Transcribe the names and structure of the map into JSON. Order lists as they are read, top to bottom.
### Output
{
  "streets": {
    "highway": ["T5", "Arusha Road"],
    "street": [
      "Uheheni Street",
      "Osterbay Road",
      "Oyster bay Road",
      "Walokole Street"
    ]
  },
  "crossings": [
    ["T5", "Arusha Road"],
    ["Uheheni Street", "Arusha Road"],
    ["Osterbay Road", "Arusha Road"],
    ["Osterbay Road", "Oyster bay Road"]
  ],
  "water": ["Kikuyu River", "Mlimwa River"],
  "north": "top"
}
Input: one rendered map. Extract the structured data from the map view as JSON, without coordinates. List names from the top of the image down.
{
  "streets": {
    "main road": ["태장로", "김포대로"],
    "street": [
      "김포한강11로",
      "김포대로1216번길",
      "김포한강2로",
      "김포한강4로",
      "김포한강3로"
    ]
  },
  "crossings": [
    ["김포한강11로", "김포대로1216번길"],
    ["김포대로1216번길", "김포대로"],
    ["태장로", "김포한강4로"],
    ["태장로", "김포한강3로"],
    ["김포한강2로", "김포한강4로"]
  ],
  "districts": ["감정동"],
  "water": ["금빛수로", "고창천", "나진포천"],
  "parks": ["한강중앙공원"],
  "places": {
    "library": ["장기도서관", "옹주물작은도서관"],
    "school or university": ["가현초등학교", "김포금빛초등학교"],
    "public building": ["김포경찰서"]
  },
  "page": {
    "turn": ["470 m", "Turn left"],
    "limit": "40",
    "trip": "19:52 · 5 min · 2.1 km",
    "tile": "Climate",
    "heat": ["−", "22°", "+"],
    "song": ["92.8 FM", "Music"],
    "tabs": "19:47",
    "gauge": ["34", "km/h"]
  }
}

---

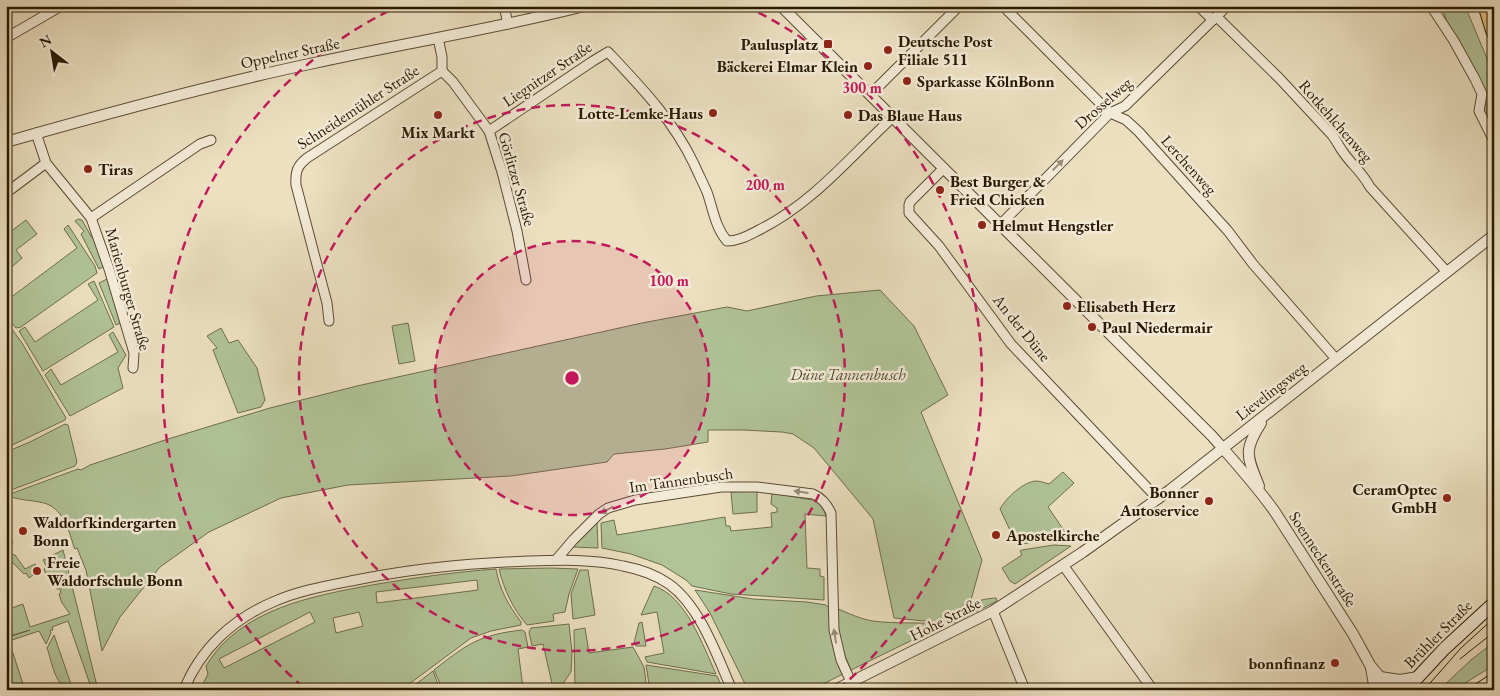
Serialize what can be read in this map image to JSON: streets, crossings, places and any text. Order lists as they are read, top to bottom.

- Exercise directions: Count how many lines of the entries contain the word "they"; only the number should appear in the reply.

- Output: 2